Before moving to parks and recreation in October, Squire picked up limbs, leaves and grass clippings placed at curbs. On Tuesday, he spent the day working in Halls Ferry Park cutting grass, maintaining equipment and picking up garbage.

Employees were transferred to various departments, including parks and recreation, landscaping and community service. No full-time employees were laid off, said Lamar Horton, director of human resources.

“As jobs came open we moved them and hired temporary labor until Waste Management took over,” Horton said.

Under the new contract, yard waste is being picked up along with household garbage with regular twice-a-week curbside collection. Other changes include new, uniform 96-gallon trash containers, all of which are supposed to be delivered by the end of this week, weather permitting.

Phones have been ringing at City Hall about the $350,000 expenditure, mostly from elderly residents who say they have no place to store and are unable to wrestle the wheeled plastic receptacles. So far, the city reports taking about 357 orders for smaller, 32-, 48-, or 64-gallon, containers that should arrive in about a month.

The change also idles about $217,826 on new equipment bought last year for the department. It includes a street sweeper which was transferred to the street department and two new trash trucks.

Plans are being made to transfer or sell that equipment, said James “Bubba” Rainer, head of the public works division.

“If some other department needs it we’ll transfer it, or, if not, we’ll surplus it and sell it at auction,” said Rainer adding that the new equipment would replace older equipment that could be sold. Vicksburg has been having auctions at least once per year, and often twice, to sell items that have been purchased but are worn out or no longer needed.

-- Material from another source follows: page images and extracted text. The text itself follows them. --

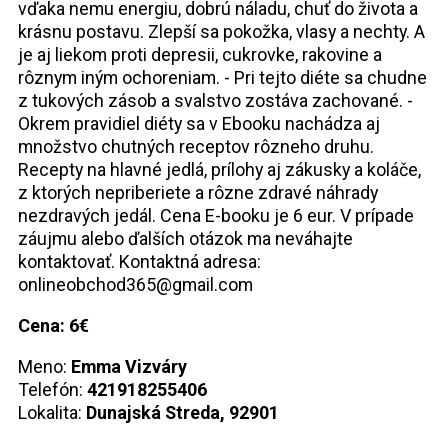
vďaka nemu energiu, dobrú náladu, chuť do života a
krásnu postavu. Zlepší sa pokožka, vlasy a nechty. A
je aj liekom proti depresii, cukrovke, rakovine a
rôznym iným ochoreniam. - Pri tejto diéte sa chudne
z tukových zásob a svalstvo zostáva zachované. -
Okrem pravidiel diéty sa v Ebooku nachádza aj
množstvo chutných receptov rôzneho druhu.
Recepty na hlavné jedlá, prílohy aj zákusky a koláče,
z ktorých nepriberiete a rôzne zdravé náhrady
nezdravých jedál. Cena E-booku je 6 eur. V prípade
záujmu alebo ďalších otázok ma neváhajte
kontaktovať. Kontaktná adresa:
onlineobchod365@gmail.com
Cena: 6€
Meno:
Emma Vizváry
Telefón:
421918255406
Lokalita:
Dunajská Streda, 92901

City officials are also in the rare position of insisting the new agreement with Waste Management is saving about $700,000 annually, but saying they were forced to raise collection fees by $1.55 per month per household.

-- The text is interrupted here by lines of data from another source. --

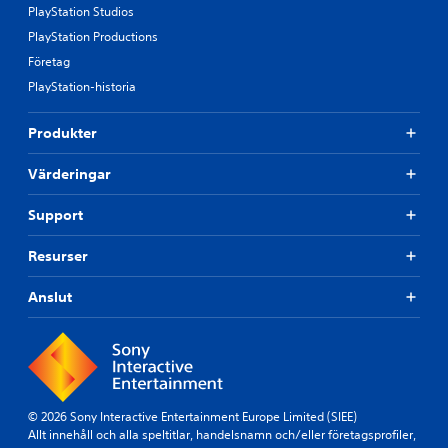
PlayStation Studios
PlayStation Productions
Företag
PlayStation-historia
Produkter
Värderingar
Support
Resurser
Anslut
© 2026 Sony Interactive Entertainment Europe Limited (SIEE)
Allt innehåll och alla speltitlar, handelsnamn och/eller företagsprofiler,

Starting with November bills, households are charged $12.60 per month for garbage collection on their water, sewer and gas.

The increase is expected to add $259,818 into the city’s sanitation fund, and the money previously spent on rubbish collection has been allocated to other departments. The savings were not passed on to the citizens through reductions in taxes or other fees.

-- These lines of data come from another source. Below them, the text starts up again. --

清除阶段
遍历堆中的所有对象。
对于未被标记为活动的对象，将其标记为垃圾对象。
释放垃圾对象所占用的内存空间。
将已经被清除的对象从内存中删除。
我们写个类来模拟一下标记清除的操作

Some of the additional revenue for the sanitation department will also come from 700 new accounts including small commercial businesses and about 20 residential customers who were not paying for trash service but were putting out household waste for pickup.

About 8,230 households paid for garbage collection last year.

“We have found some people who were getting the service but not paying for it,” said Tim Smith with the city’s strategic planning department. Those people are now being billed, he said.

Smith said that after all garbage containers have been delivered ,including the smaller containers, the city will instruct Waste Management to no longer collect garbage unless it is placed in the new containers.

City officials have also said that, starting this week, residents can be fined for not putting out trash according to the new rules.

The street cleaning department was created in the mid-1980s to collect waste not included with household garbage under new federal regulations. Previous laws had allowed most all waste to be dumped into any landfill, but new guidelines specify what types of garbage can be dumped where.

New rules also go into effect Jan. 1 that require businesses to have waste containers in some type of enclosed area. City officials said they expect the changes to reduce the amount of litter on the streets.